_Assignment:_
Please find every line below that contains the word "Шлифовка" and copy each of those lines.

_Input material:_
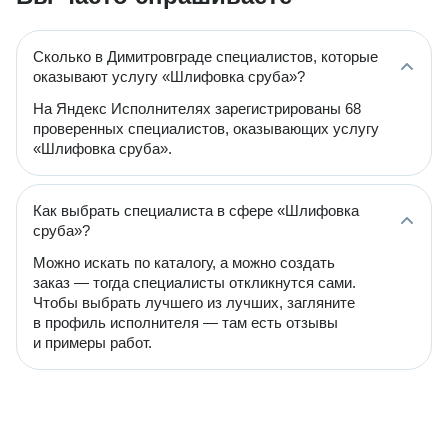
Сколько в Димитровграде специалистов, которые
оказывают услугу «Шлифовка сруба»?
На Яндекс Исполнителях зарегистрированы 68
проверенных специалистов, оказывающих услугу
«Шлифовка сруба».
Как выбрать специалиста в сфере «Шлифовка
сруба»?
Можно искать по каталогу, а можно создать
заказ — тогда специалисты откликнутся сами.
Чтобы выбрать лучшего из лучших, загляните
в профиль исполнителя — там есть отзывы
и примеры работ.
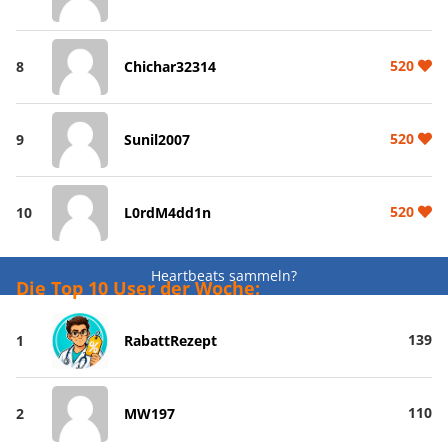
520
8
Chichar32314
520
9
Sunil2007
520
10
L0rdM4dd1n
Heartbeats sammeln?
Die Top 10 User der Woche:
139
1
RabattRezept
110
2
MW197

==

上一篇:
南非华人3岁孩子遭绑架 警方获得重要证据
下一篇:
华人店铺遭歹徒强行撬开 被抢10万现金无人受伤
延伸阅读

_Solution:_
оказывают услугу «Шлифовка сруба»?
«Шлифовка сруба».
Как выбрать специалиста в сфере «Шлифовка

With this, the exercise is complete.